TASK TO CARRY OUT ▸
Copy the data below verbatim, from the line with "To become oriented" up to and including the line with "Answer: 0° — it already faces it".
(DATASET EXCERPTS)
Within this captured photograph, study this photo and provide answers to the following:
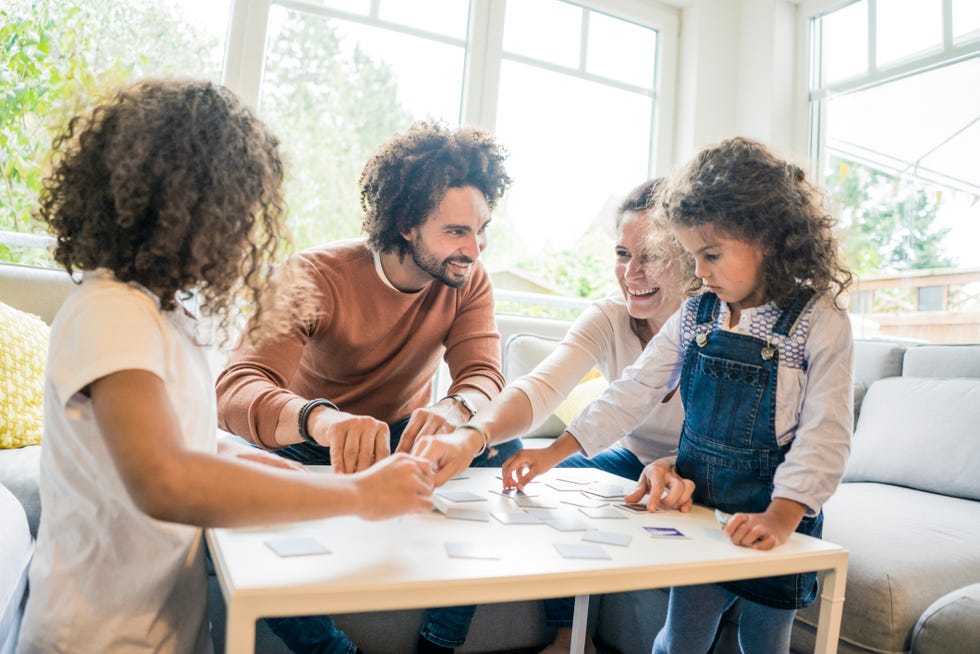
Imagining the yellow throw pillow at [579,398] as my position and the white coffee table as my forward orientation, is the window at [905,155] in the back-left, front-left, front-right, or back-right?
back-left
(End DATASET EXCERPTS)
(DATASET EXCERPTS)
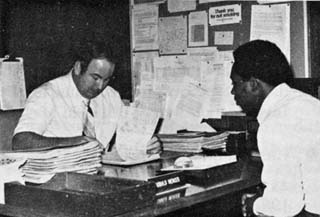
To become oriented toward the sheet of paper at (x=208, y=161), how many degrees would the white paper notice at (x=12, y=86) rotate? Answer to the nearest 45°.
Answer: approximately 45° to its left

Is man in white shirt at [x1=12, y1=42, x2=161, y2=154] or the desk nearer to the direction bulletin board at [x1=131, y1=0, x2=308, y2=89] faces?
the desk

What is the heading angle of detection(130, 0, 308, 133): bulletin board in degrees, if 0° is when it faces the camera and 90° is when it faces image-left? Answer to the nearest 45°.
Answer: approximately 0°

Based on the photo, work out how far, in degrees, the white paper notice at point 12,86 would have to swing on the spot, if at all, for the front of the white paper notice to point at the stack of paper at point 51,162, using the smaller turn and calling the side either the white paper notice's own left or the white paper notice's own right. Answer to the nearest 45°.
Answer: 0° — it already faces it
(End DATASET EXCERPTS)
COMPLETED EXERCISE ▸
To become oriented toward the sheet of paper at (x=208, y=161), how many degrees would the white paper notice at (x=12, y=86) rotate? Answer to the nearest 45°.
Answer: approximately 45° to its left

Is man in white shirt at [x1=12, y1=42, x2=161, y2=154] or the desk nearer to the direction bulletin board at [x1=131, y1=0, x2=308, y2=89] faces?
the desk

What is the heading angle of detection(130, 0, 308, 133): bulletin board in degrees, if 0° is when it faces the camera and 90° is when it faces image-left? Answer to the nearest 45°.
Answer: approximately 0°

Based on the photo, work out how far, in degrees, the white paper notice at point 12,86 would have to swing on the spot, if at all, for the front of the white paper notice to point at the stack of paper at point 51,162, using the smaller turn and calling the side either the white paper notice's own left or the white paper notice's own right. Answer to the nearest 45°.
Answer: 0° — it already faces it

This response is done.